Stronger winds along the path of the Gulf Stream can at times speed up sea currents that travel underneath the surface. As a result, huge amounts of hot, salty water can travel from the Atlantic Ocean into the Arctic Ocean, abruptly pushing up temperatures and salinity levels at the bottom of the Arctic Ocean, which in many places is very shallow.
The above image shows details of Argo float 9701007, further illustrating the danger that heat can reach the seafloor. North of Norway, where the water is less than 400 m deep, temperatures higher than 5°C show up throughout the vertical water column, up to August 10, 2023, when temperatures above 11°C were recorded close to the sea surface. The colored inset also shows that greater mixing down of heat occurred from October to December 2022, as the sea ice started to return and seal off the surface, preventing heat transfer from ocean to atmosphere, as also discussed at FAQ #11.
Below is another image adapted from Climate Reanalyzer, showing that the sea surface temperature of the North Atlantic Ocean has for months been much higher for the time of year than it was in previous years on record. Eight causes behind this have been discussed in an earlier post. The image below shows the situation on August 28, 2023, with the North Atlantic sea surface temperature reaching a record high of 25.34°C or 77.61°F.

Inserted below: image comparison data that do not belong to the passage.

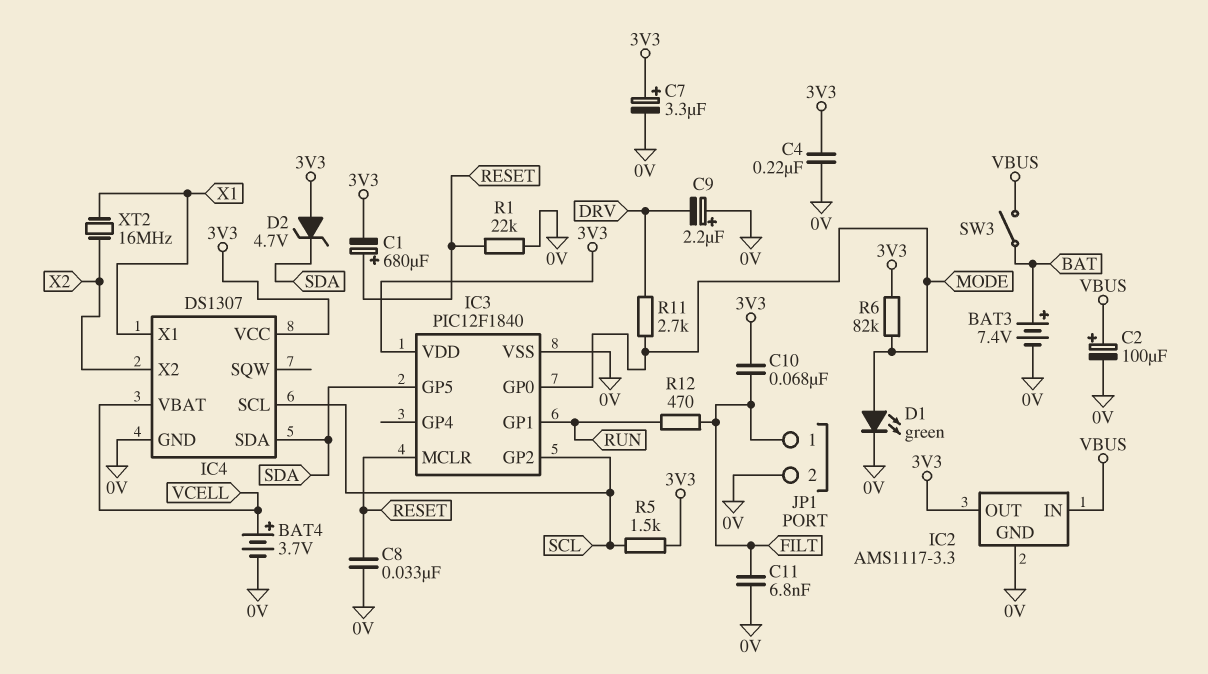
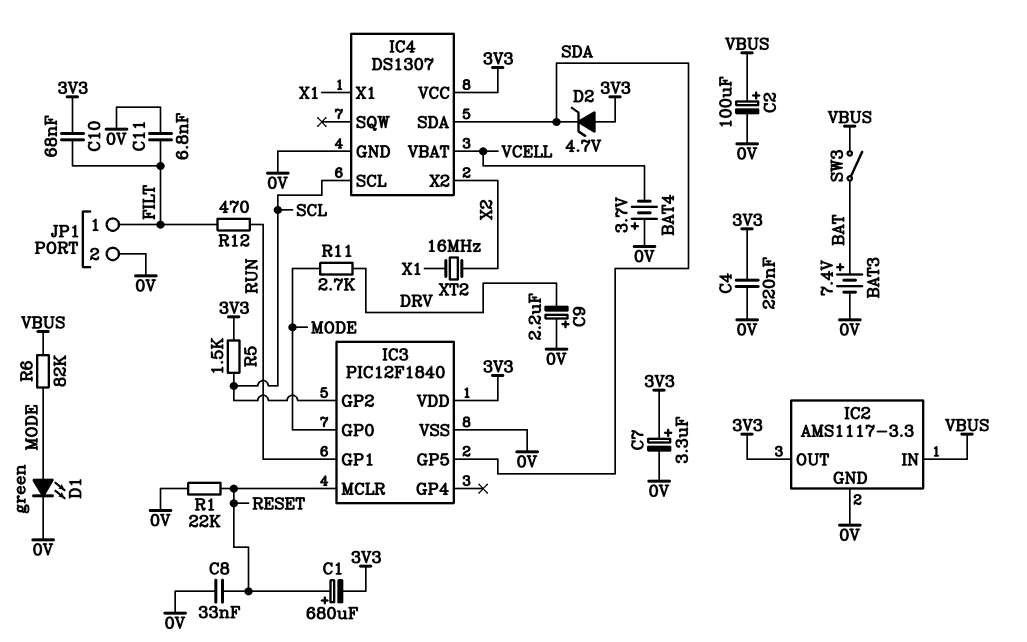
BAT4: 3.7V (plus VCELL, minus 0V) -> 3.7V (plus 0V, minus VCELL)
R6: 82k (3V3, MODE) -> 82k (MODE, VBUS)

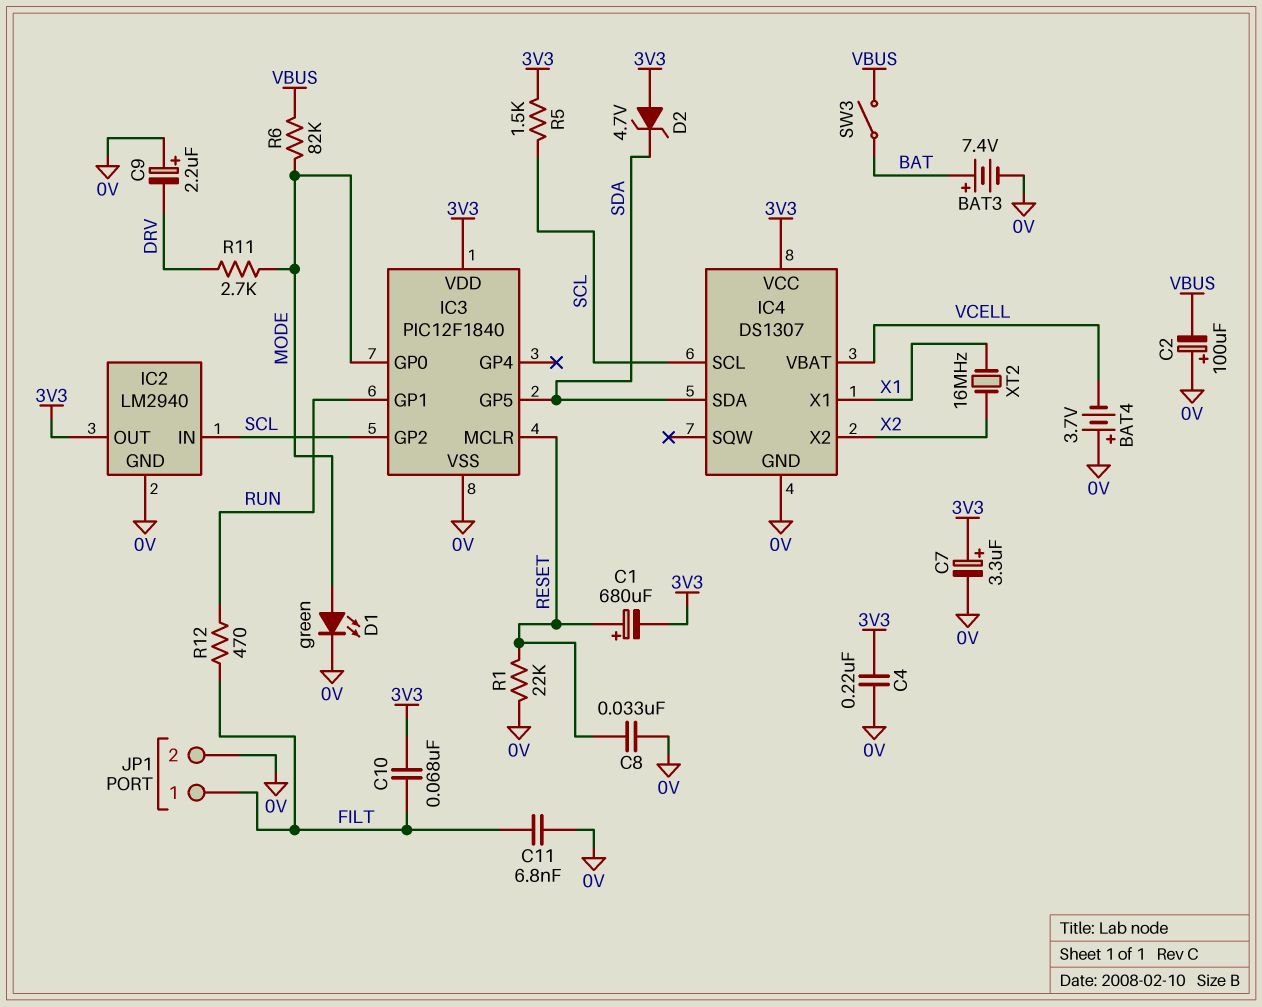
C2: 100uF (plus VBUS, minus 0V) -> 100uF (plus 0V, minus VBUS)
IC2: AMS1117-3.3 -> LM2940
IC2 pin IN: VBUS -> SCL

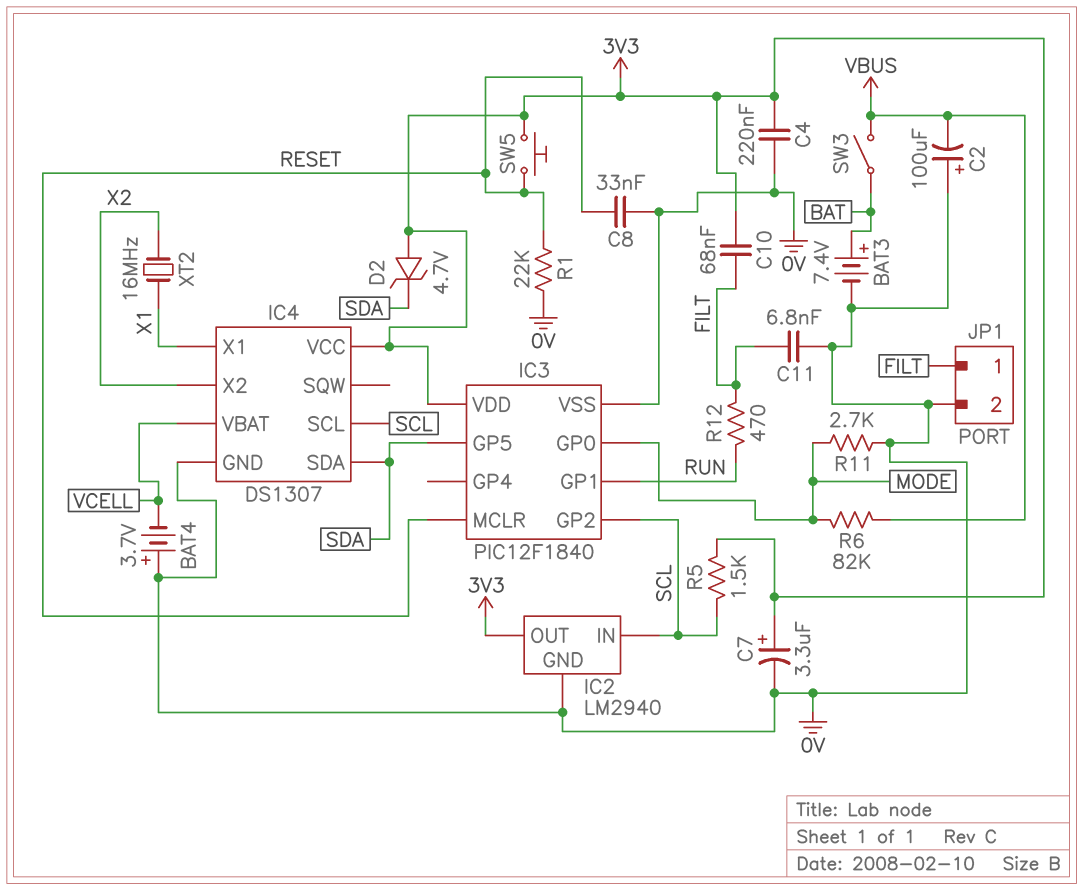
C1: 680uF (plus RESET, minus 3V3) -> none
C9: 2.2uF (plus 0V, minus DRV) -> none
D1: LED green (A MODE, K 0V) -> none
R11: 2.7k (DRV, MODE) -> 2.7k (0V, MODE)
SW5: none -> button (3V3, RESET)

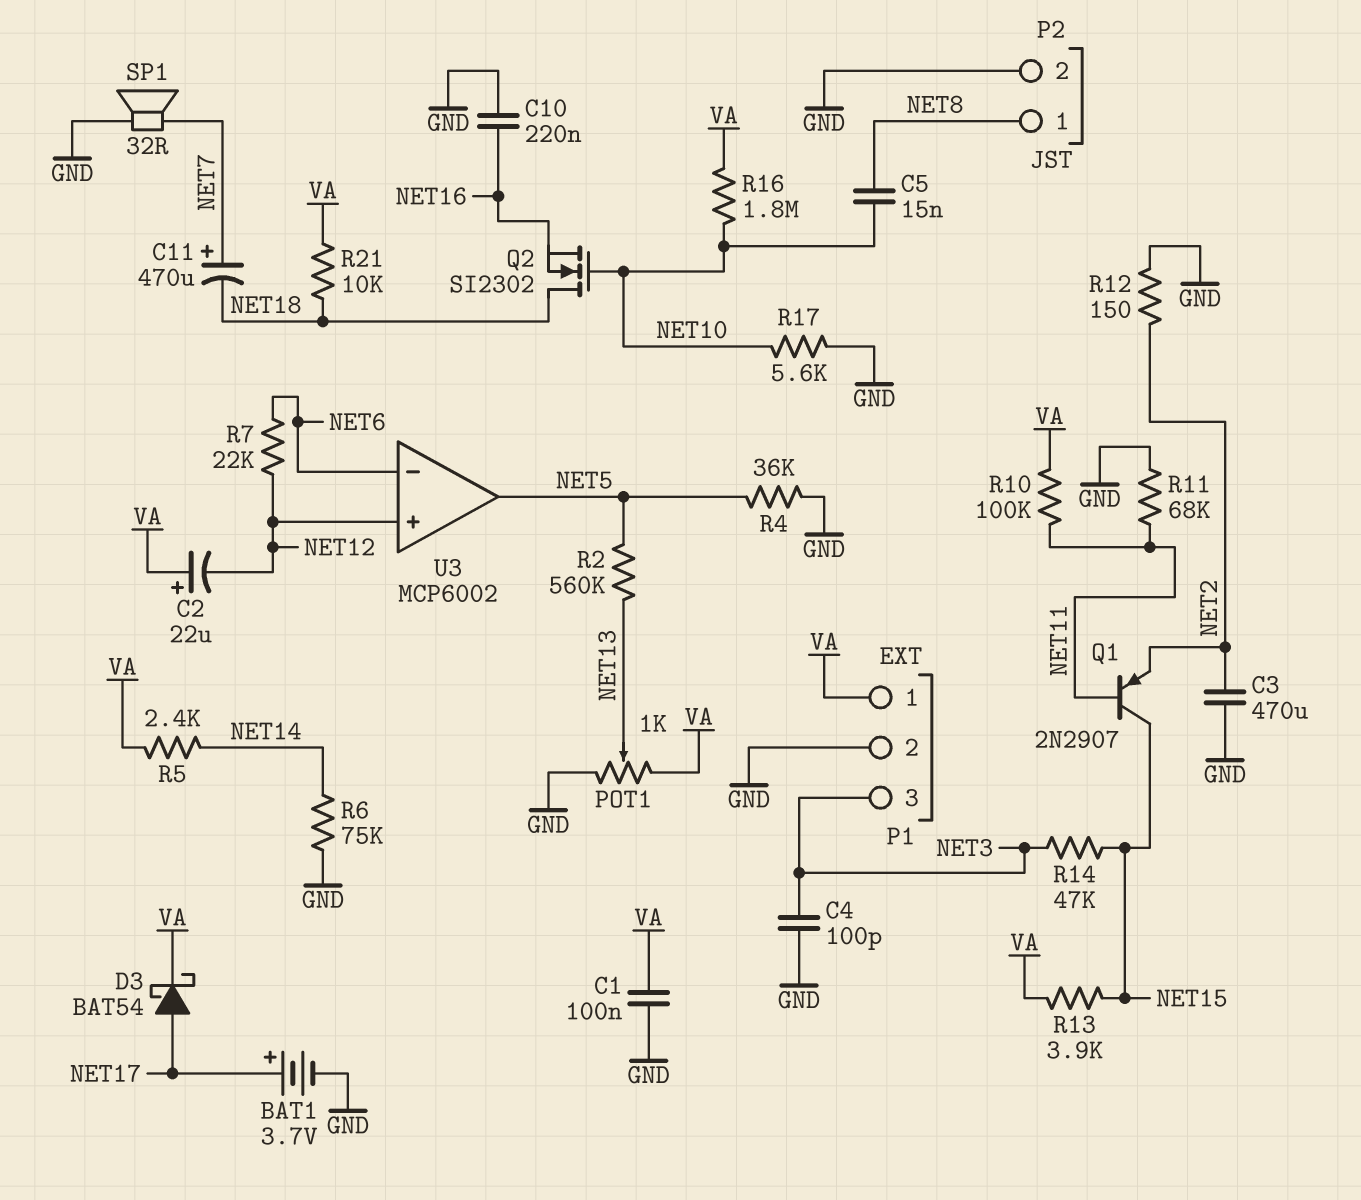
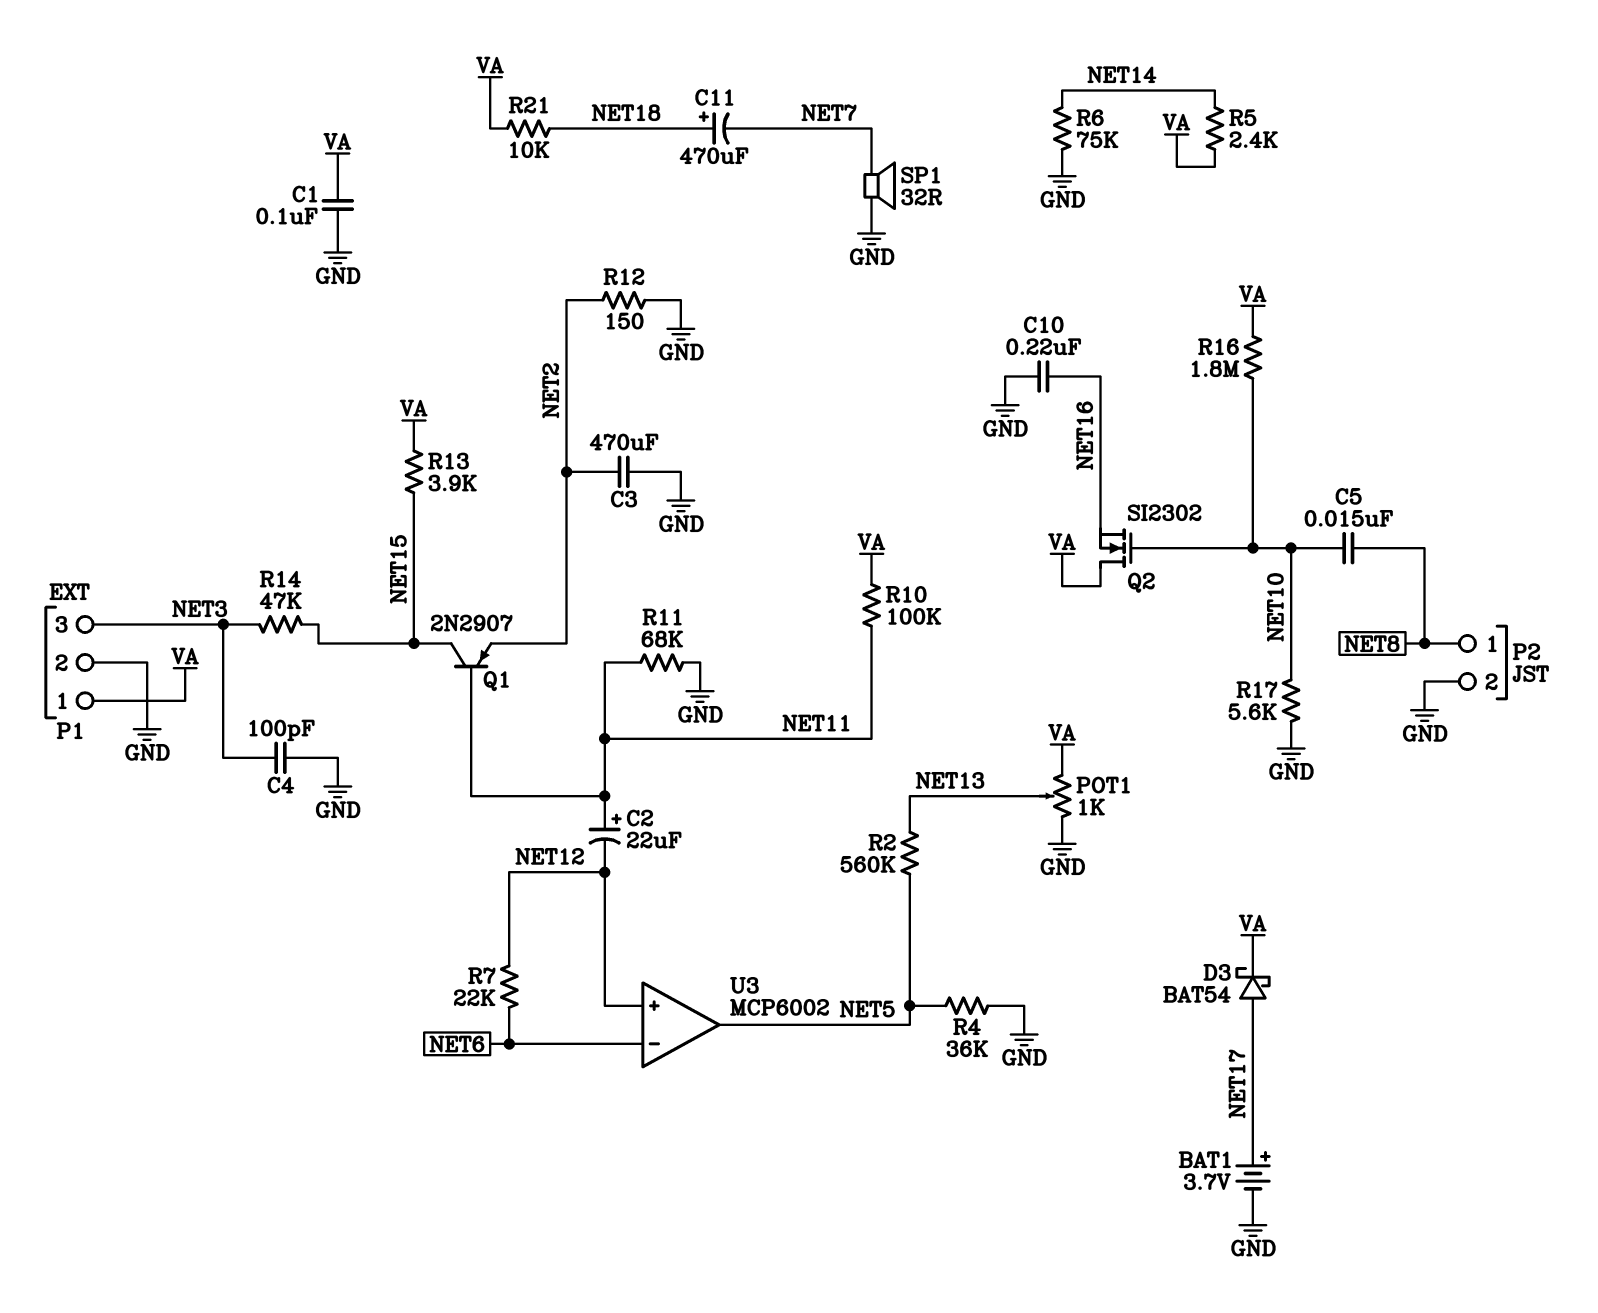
C2: 22uF (plus VA, minus NET12) -> 22uF (plus NET11, minus NET12)
C11: 470uF (plus NET7, minus NET18) -> 470uF (plus NET18, minus NET7)
Q2: NMOS SI2302 (G NET10, D NET18, S NET16) -> NMOS SI2302 (G NET10, D VA, S NET16)

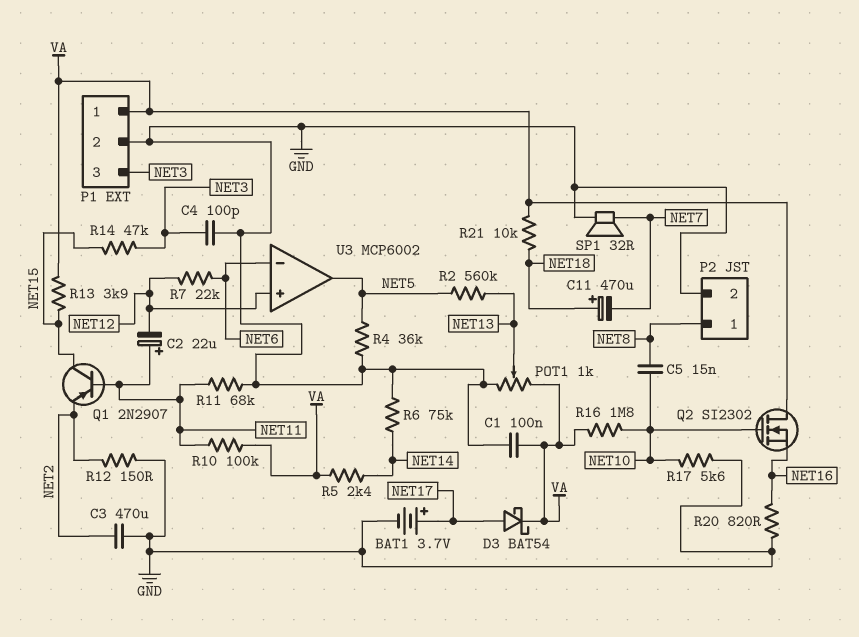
C10: 220nF (GND, NET16) -> none
R20: none -> 820 (GND, NET16)

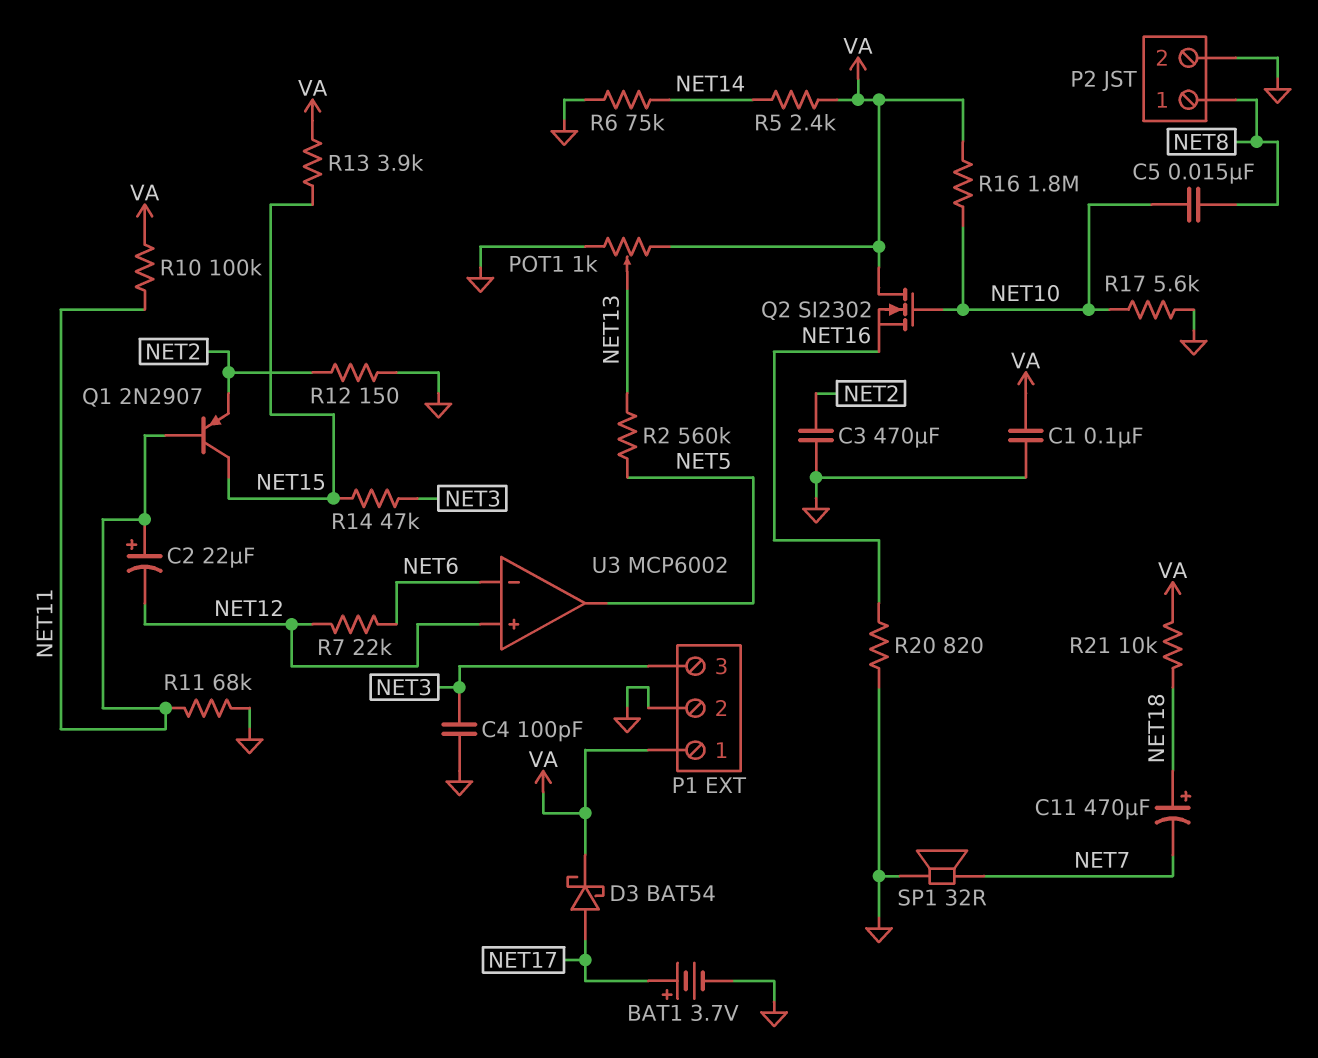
R4: 36k (GND, NET5) -> none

The image below, adapted from NOAA, shows how the Gulf Stream is pushing ocean heat toward the Arctic Ocean, while sea surface temperatures show up as high as 33.6°C or 92.48°F on August 17, 2023.
[ 2022 animation ]
Studies, some of them dating back more than two decades, show that over the shallow East Siberian Arctic Shelf (ESAS) winds at times can mix the water column from the top to the bottom. A 2005 study of the ESAS led by Igor Semiletov recorded water temperatures at the seafloor, in September 2000, of 4.7°C at 20m depth at one location and 2.11°C at 41m depth at another location, with salinity levels of 29.7‰ and of 31.7‰, respectively.
A deformed Jet Stream, in combination with a cyclone, could similarly result in strong winds abruptly pushing a huge amount of heat through the Bering Strait into the Arctic Ocean.
The animation on the right shows how remnants of Typhoon Merbok were forecast to enter the Arctic Ocean through the Bering Strait from September 17 to 19, 2022.
The image below, adapted from Climate Reanalyzer, shows that the (2-meter) air temperature in the Arctic was 3.79°C on August 25, 2023, a record high for the time of year and 2.08°C higher than the 1979-2011 mean for that day.
The image below illustrates how incoming ocean heat that previously was consumed in the process of melting of the sea ice, is now causing the water of the Arctic Ocean to heat up, with more heat reaching the seafloor of the Arctic Ocean, which has seas that in many places are very shallow.
[ Latent heat loss, feedback #14 on the Feedbacks page ]
Further adding to the danger is that destabilization of methane hydrates can cause huge amounts of methane to erupt with great force in the form of plumes. Consequently, little of the methane can be broken down in the water by microbes, while there is very little hydroxyl in the atmosphere over the Arctic Ocean to break down the methane that enters the atmosphere.
Ominously, some very high methane levels were recorded recently at Barrow, Alaska, as illustrated by the NOAA images below.
The most recent monthly methane average recorded at Barrow, Alaska, is above 2080 parts per billion.
In the video below, Guy McPherson describes the dire situation.
Climate Emergency Declaration
A catastrophe of unimaginable proportions is unfolding. Life is disappearing from Earth and runaway heating could destroy all life. At 5°C heating, most life on Earth will have disappeared. When looking only at near-term human extinction, 3°C will likely suffice.